Darkly hilarious, stealthily wise, and often genuinely creepy, Zone One is a journey through a nightmare landscape that is at once familiar and uniquely its author’s own vision. Whitehead employs the best elements of the zombie canon – an infectious disease spreads over the whole world in short order, turning most of us to mindless flesh-eating monsters; overwhelmed governments collapse while the dwindling survivors make do as long as they can on their own. There are quite a few new elements, too, with the stragglers being the best innovation to the mythos I’ve seen in ages. Zone One isn’t strictly a plot-driven action story, but it’s got plenty of action to spare. Instead, it occupies the same space as Robert Kirkman’s The Walking Dead, a character-driven work which captures the image of the broken-down society and the people that inhabit it, except Whitehead is an even more skilled writer than Kirkman. His craft is formidable, and he’s a brilliant architect of both sentences and stories. He’s also a patient storyteller with a knack for dropping tantalizing bits early on and making readers want to know more. When you find out how Mark Spitz got his name, somewhere around the midpoint, it’s one of the most satisfying parts of the book. I had never read Colson Whitehead before, but I enjoyed Zone One so much I went back and read Sag Harbor and Apex Hides the Hurt, and I’m working on John Henry Days now, and I’m glad I did. They’re all masterful. I’ll happily read anything else he does after this.

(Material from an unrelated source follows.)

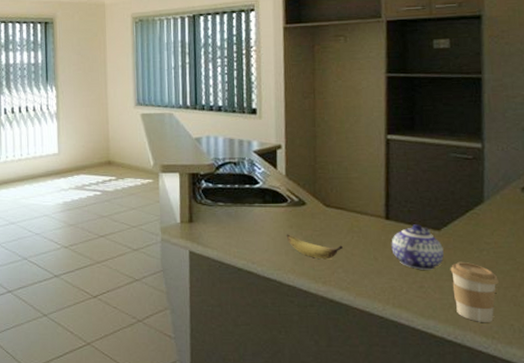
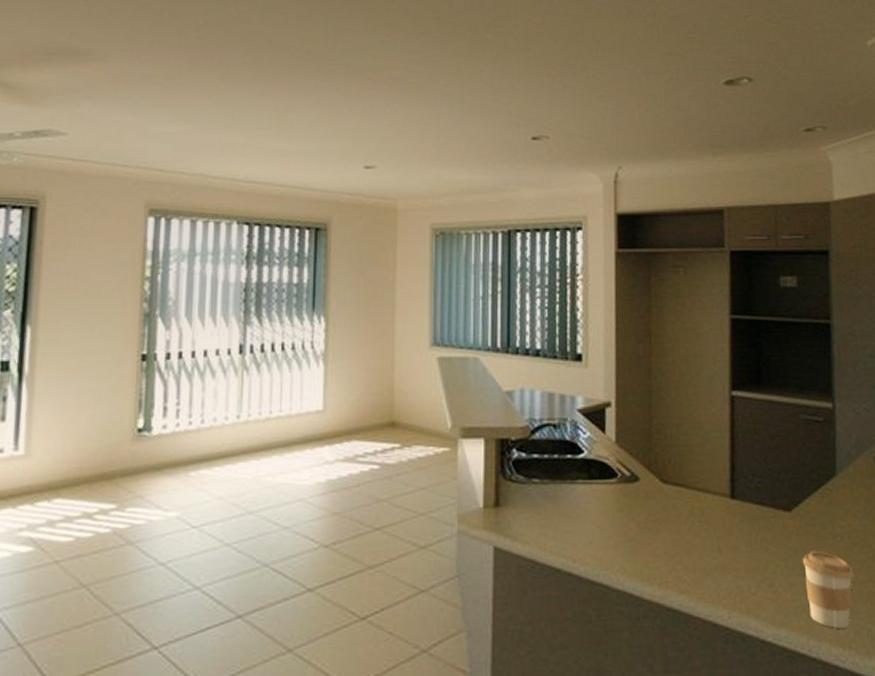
banana: present [286,234,343,260] -> none [615,520,682,554]
teapot: present [391,224,444,270] -> none [737,504,795,563]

I have no idea how the literary establishment is going to react to Zone One. Nor can I guess how horror fans will take it. Sadly, I can imagine hardcore zombie-heads thinking Zone One doesn’t stack up to something like World War Z (which is excellent, but in a lighter weight class) or even, God forbid, something like David Moody’s Autumn series, just because it aims higher than providing nonstop gory action. But if it were up to me, I’d hand Whitehead the Bram Stoker award right now, because honestly, what else in that genre is going to come even close to being the acheivement Zone One is? I’ll simply say this: Zone One is the greatest zombie novel ever.